Мы перелезли через стену и начали подниматься по хол-му. Я примерно представлял, где находится главная улица, потому что старик вез нас по ней оба раза, когда мы приезжали в Гафин. Я прикинул, что до нее – минут пятнадцать, пешком, но мы потратили на дорогу немного больше, потому что ныряли в кусты всякий раз, когда слышали звук приближающегося автомобиля. Сами понимаете, если двое подростков бредут куда-то поздним вечером да еще с видаком под мышкой, выводы напрашиваются вполне определенные. Мы благополучно добрались до центральной улицы и украдкой заглянули в окна двух-трех пабов.

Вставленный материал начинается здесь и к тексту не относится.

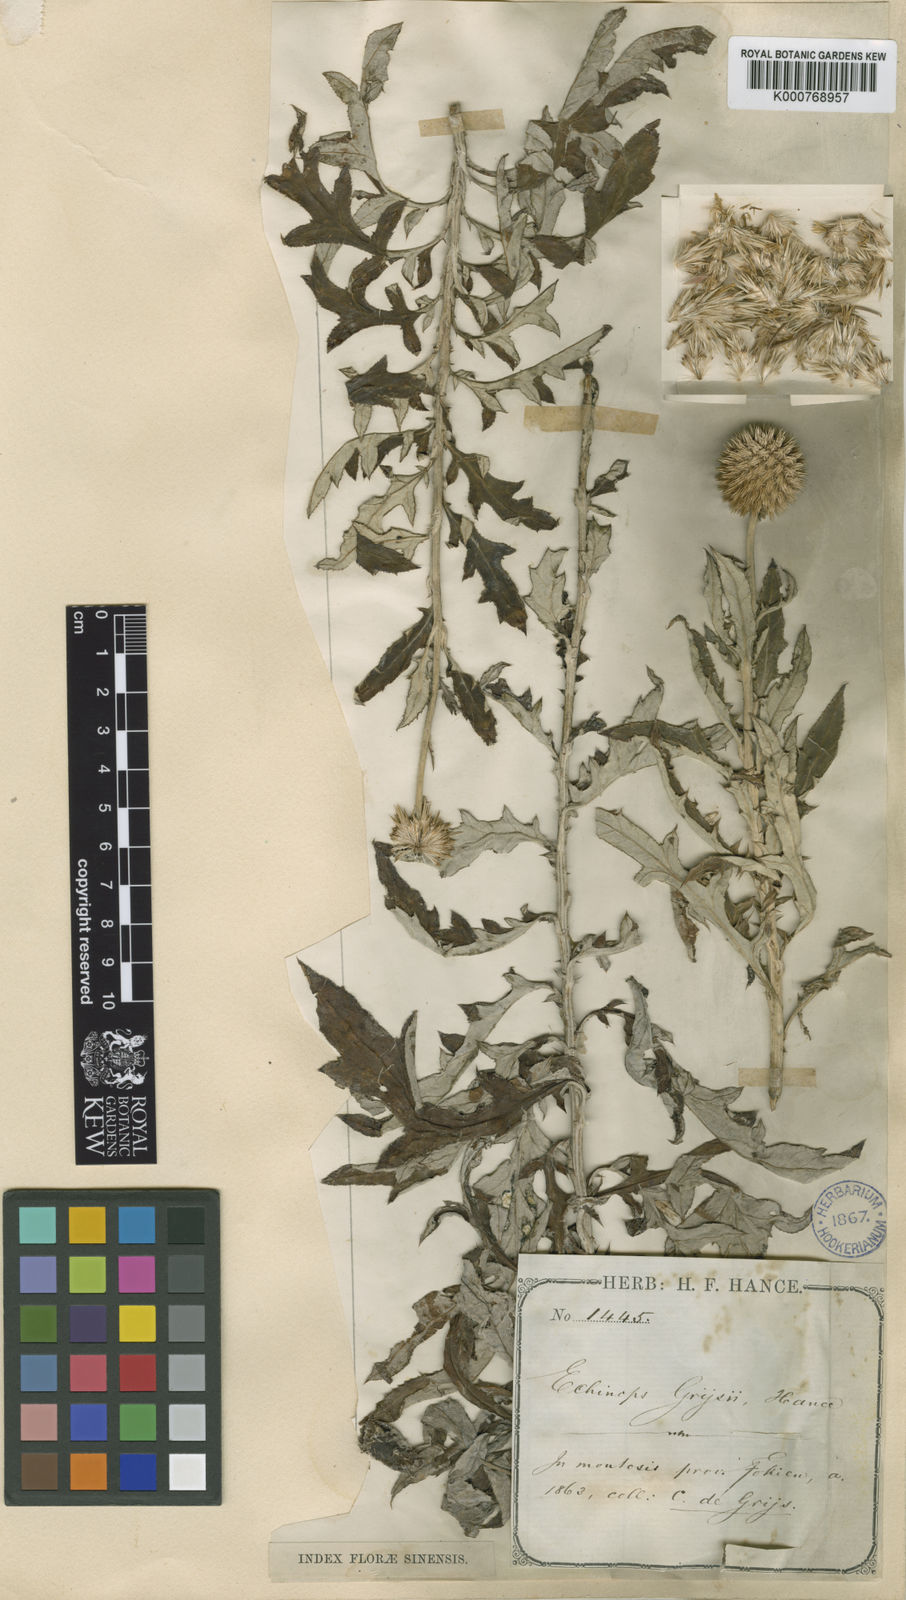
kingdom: Plantae
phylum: Tracheophyta
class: Magnoliopsida
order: Asterales
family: Asteraceae
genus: Echinops
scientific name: Echinops davuricus
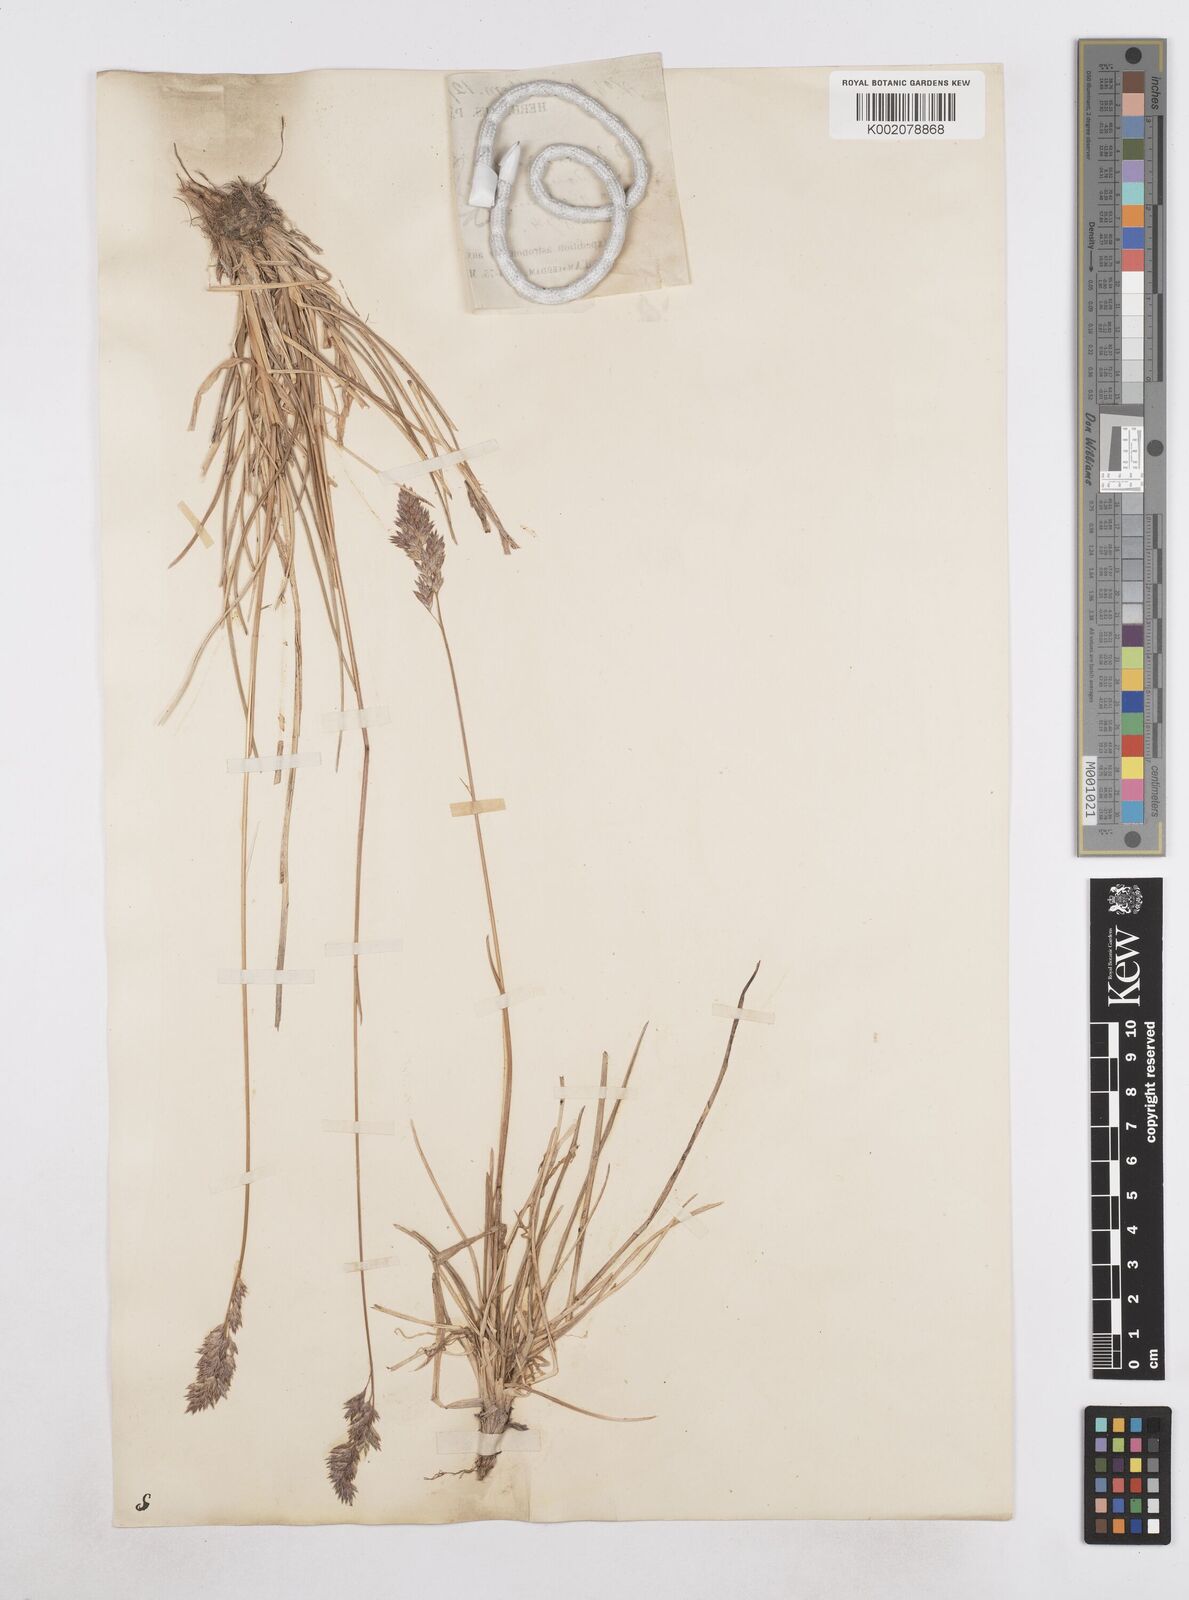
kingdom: Plantae
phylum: Tracheophyta
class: Liliopsida
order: Poales
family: Poaceae
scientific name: Poaceae
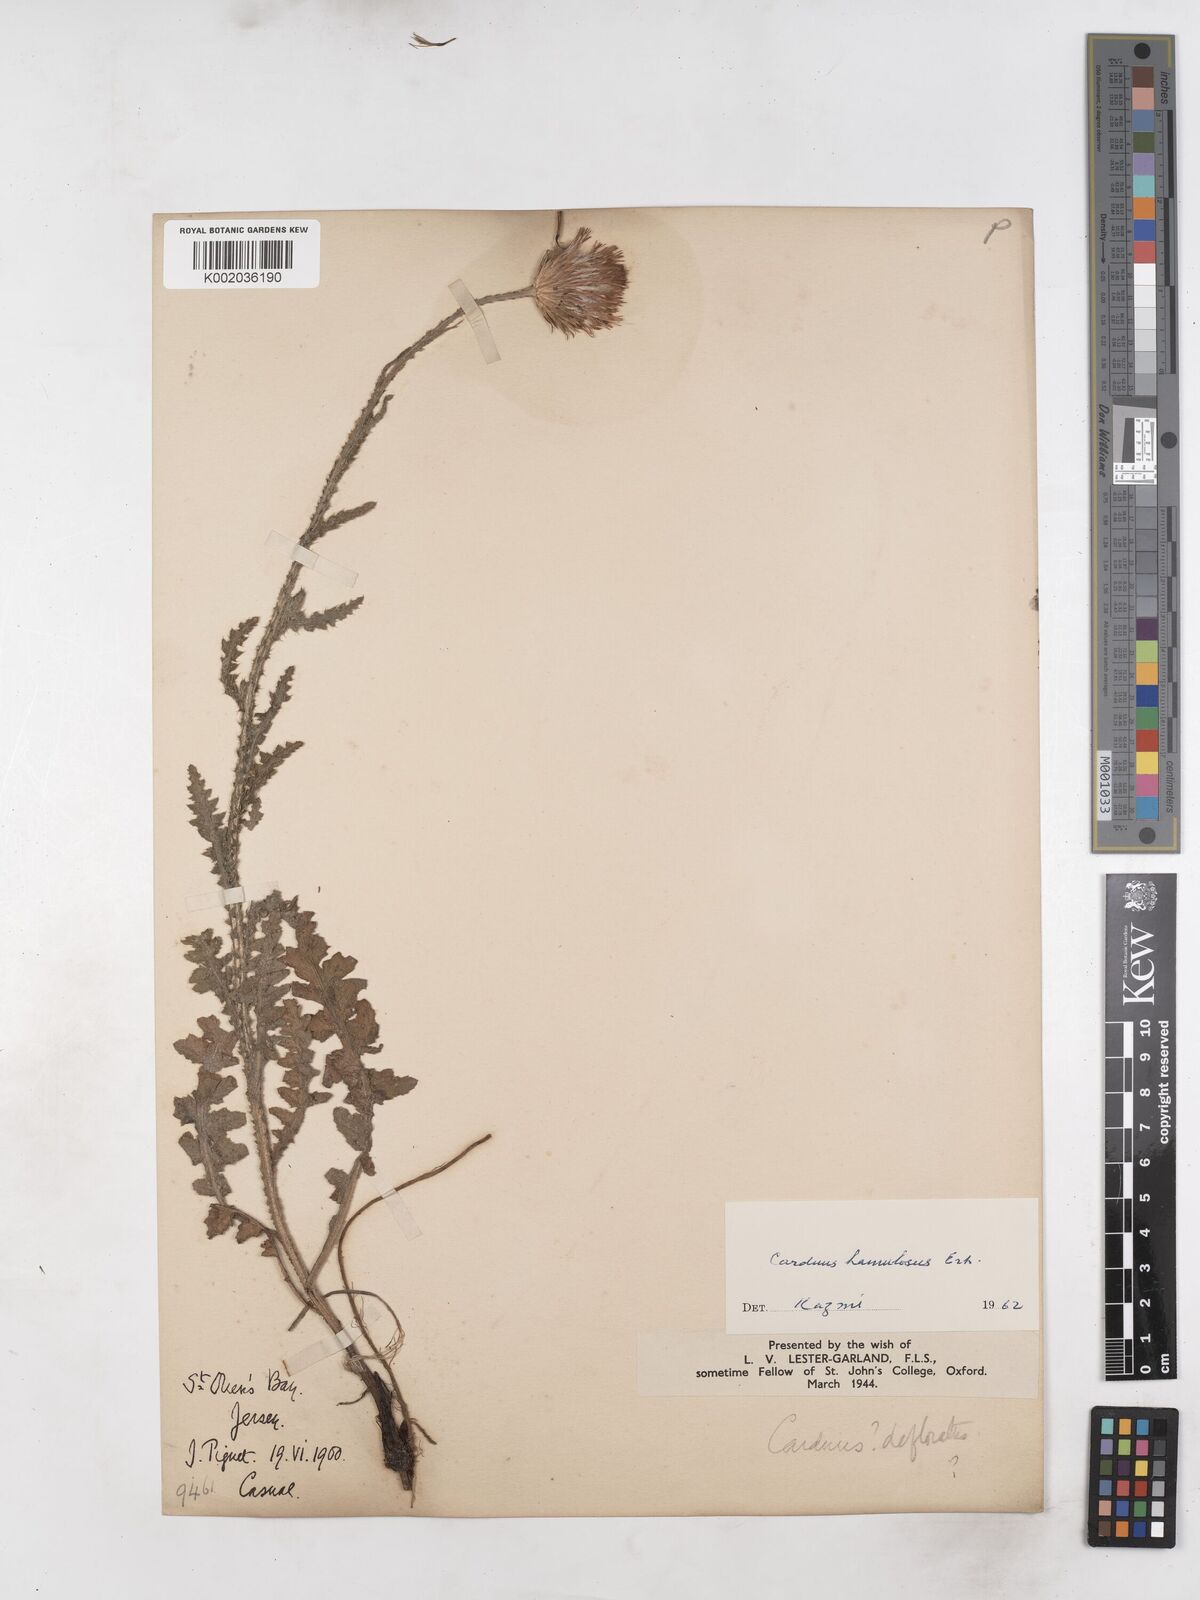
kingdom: Plantae
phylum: Tracheophyta
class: Magnoliopsida
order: Asterales
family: Asteraceae
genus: Carduus
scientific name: Carduus hamulosus
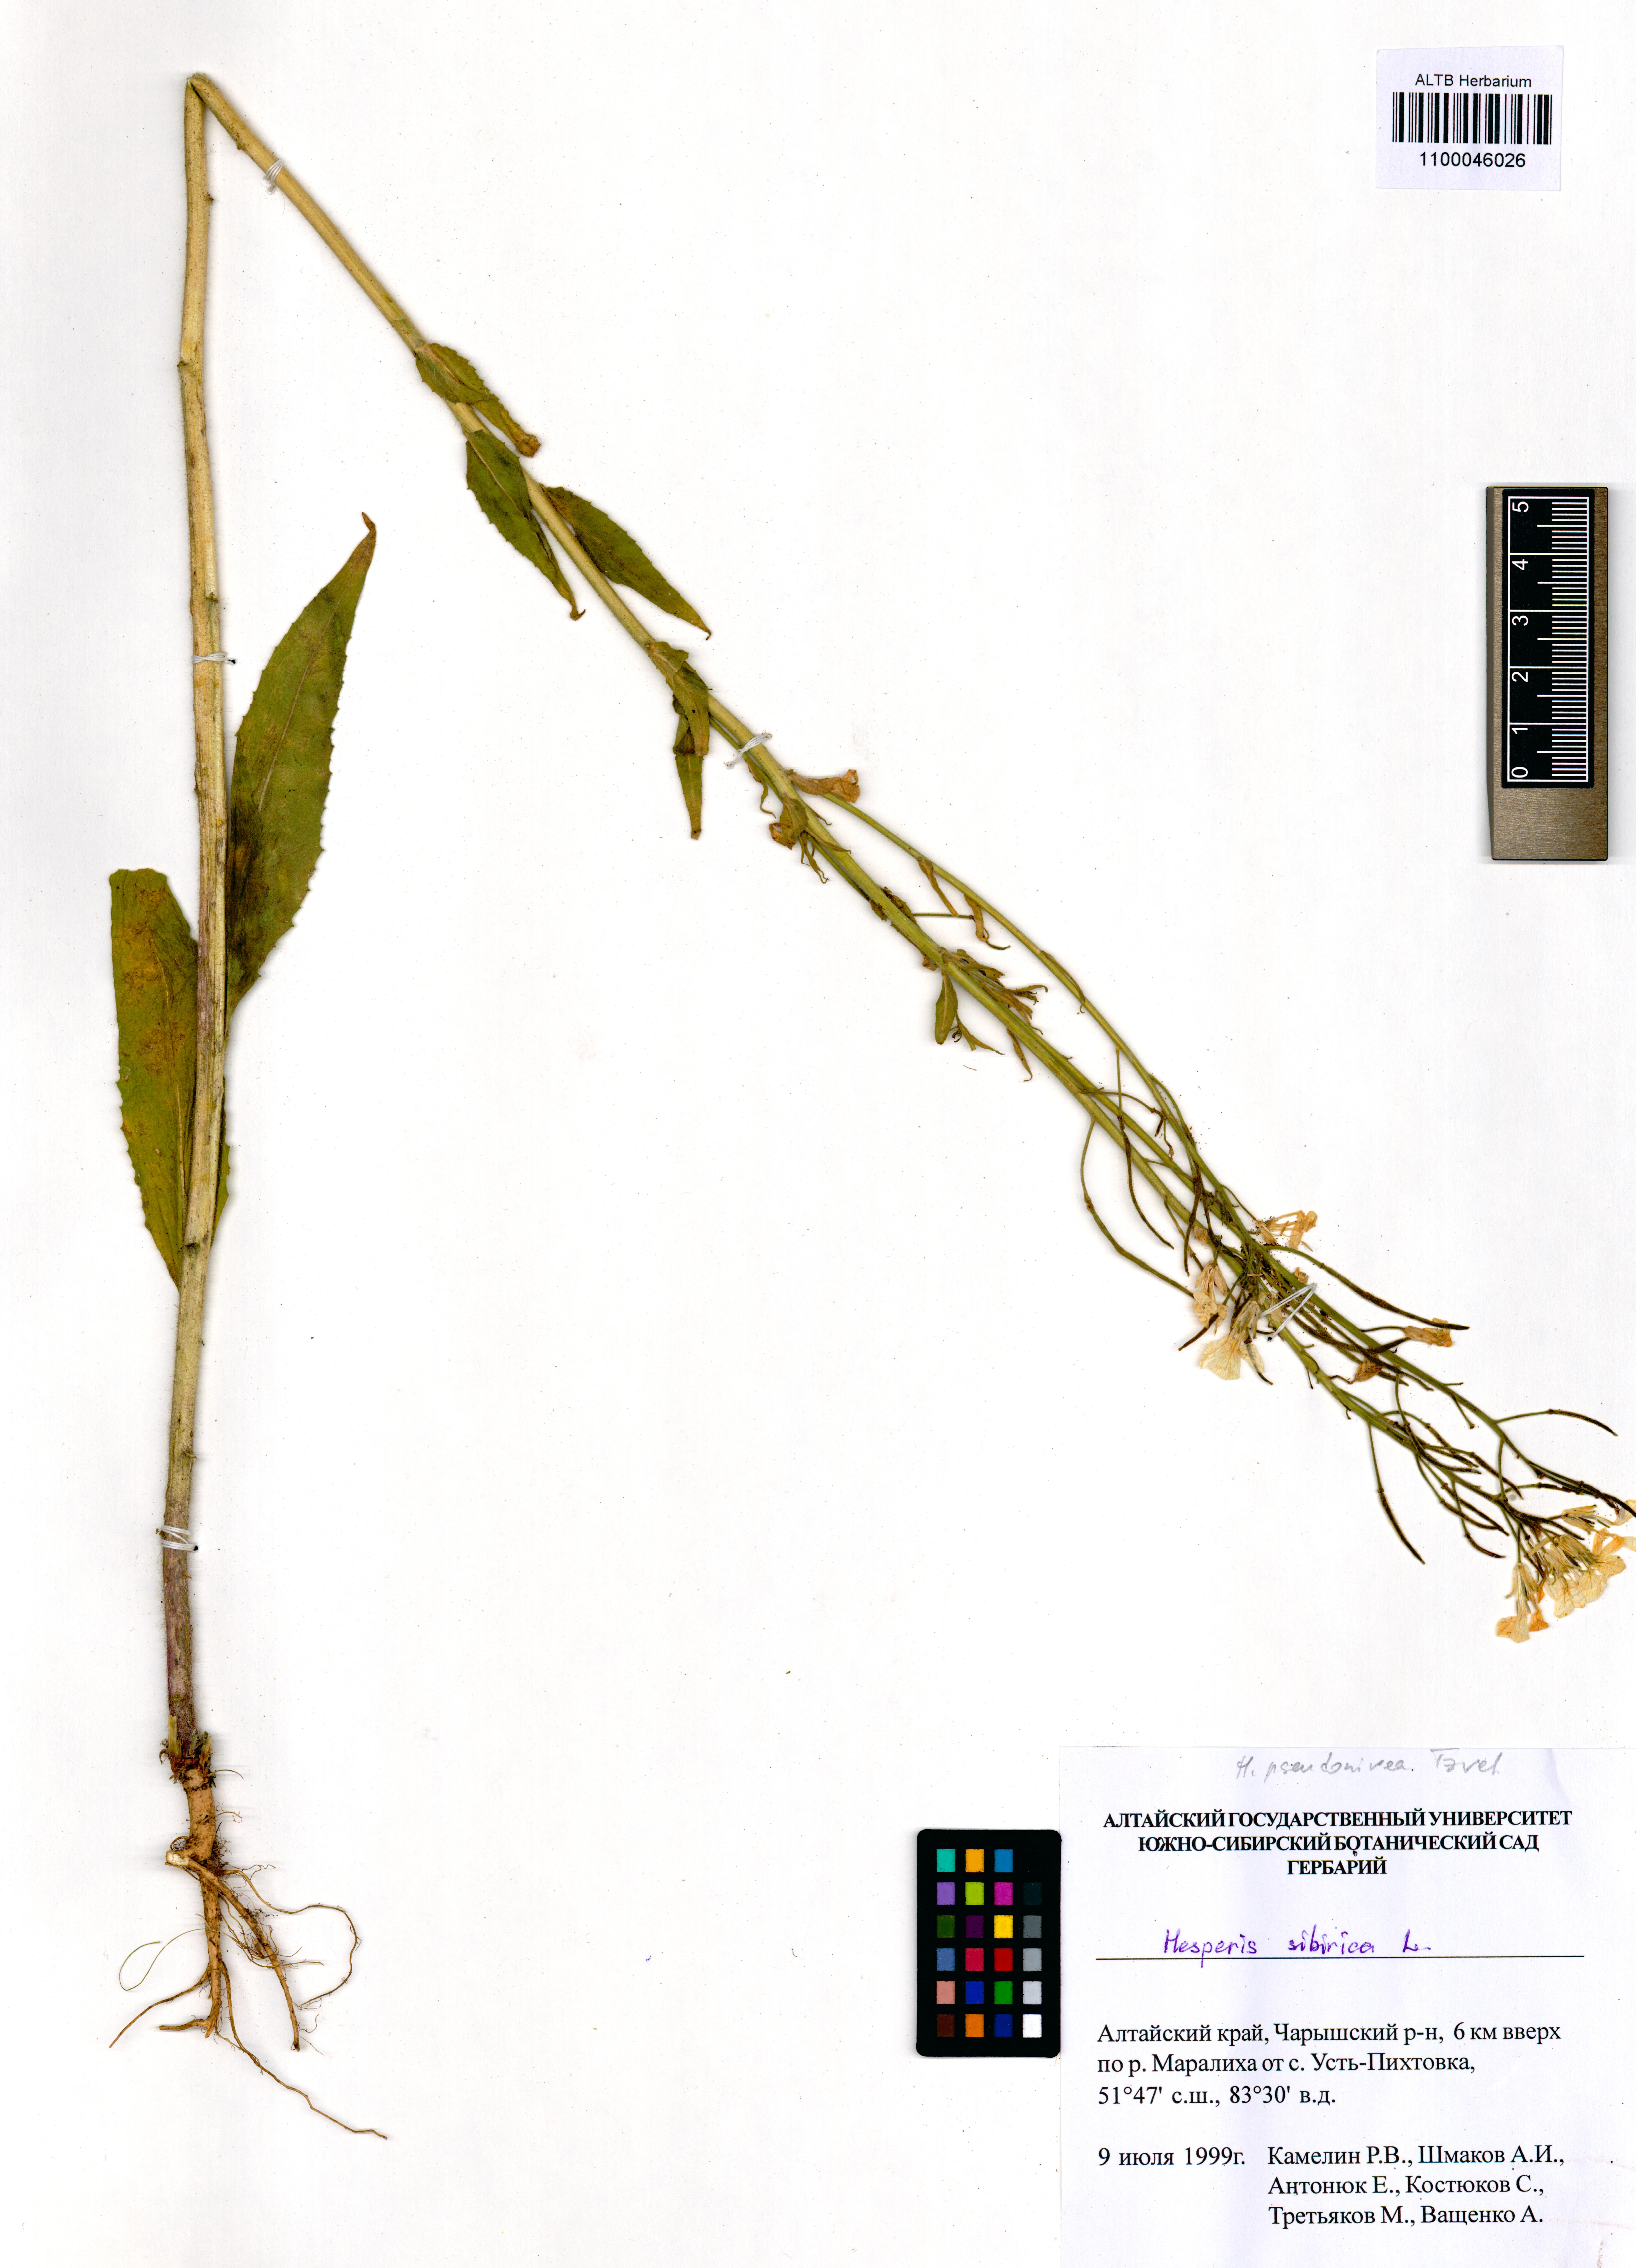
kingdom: Plantae
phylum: Tracheophyta
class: Magnoliopsida
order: Brassicales
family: Brassicaceae
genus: Hesperis
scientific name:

Заведения уже закрывались, хозяева принимали последние заказы – идеальное время, когда посетители особенно расположены к сомнительным сделкам. Мы выбрали самый облезлый паб на всей , улице и укрылись в тени автостоянки, ожидая, когда потенциальные покупатели нетвердой походкой направятся в нашу сторону.

– Не желаете ли приобрести видеомагнитофон? – спрашивали мы выходивших из паба.

Один тип окинул взглядом видак и поинтересовался, где мы его взяли.

– Нашли, – сказали мы, что отчасти было правдой, и тогда он спросил, где именно.

– Просто нашли и все, – пожал плечами я, и на этом интерес к покупке у чувака пропал.

Что ж, его можно было понять. Мы не продумали легенду как следует. То есть, если магнитофон действительно валялся на дороге и мы просто его подобрали, значит, он либо неисправен, либо вообще представляет собой муляж – пластиковый корпус, обмотанный скотчем, внутрь которого для  тяжести положили кирпич. Конечно, желающих заплатить за такую туфту не найдется.

Для того, чтобы загнать видак, нам следовало быть пооткровенней с клиентами и постараться убедить их, что товар не дефектный, а ворованный. Какая ирония, да? Люди охотней купят краденую вещь, нежели поломанную – по крайней мере они будут знать, что если кого и обвели вокруг пальца, то не их.

Автомобиль, свернувший на стоянку, поймал нас светом фар. Через несколько секунд водитель выключил освещение, заглушил мотор и вышел из машины. Он бегло, но внимательно оглядел нас, и я решил попытать счастья.

– Дяденька, игрушка не нужна?

Чувак приблизился к нам, взял магнитофон в руки, повертел, встряхнул и отдал мне обратно.

– Чья вещь? – спросил он.

– Наша, – заявил я.

– Ладно, задам вопрос по-другому; чья она была раньше?

Мы с Крысой переглянулись, и я понял, что мы застрянем здесь на всю ночь, если не рискнем выложить правду. В общем, я сказал тому типу, что мы сперли видак из школы.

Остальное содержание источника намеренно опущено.